Page images and extracted text
_ _ _ _ _ _ _

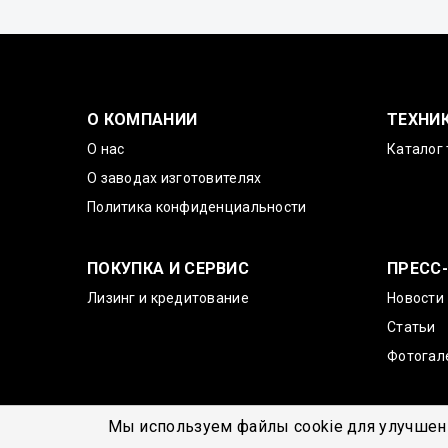
О КОМПАНИИ
ТЕХНИ
О нас
Каталог 
О заводах изготовителях
Политика конфиденциальности
ПОКУПКА И СЕРВИС
ПРЕСС
Лизинг и кредитование
Новости
Статьи
Фотогал
Мы используем файлы cookie для улучшени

_ _ _ _ _ _ _

■ Work to be completed: Output only the lines running from the line with "Лизинг и кредитование" through the final line of the data, inclusive.

■ Solved exercise:
Лизинг и кредитование
Новости
Статьи
Фотогал
Мы используем файлы cookie для улучшени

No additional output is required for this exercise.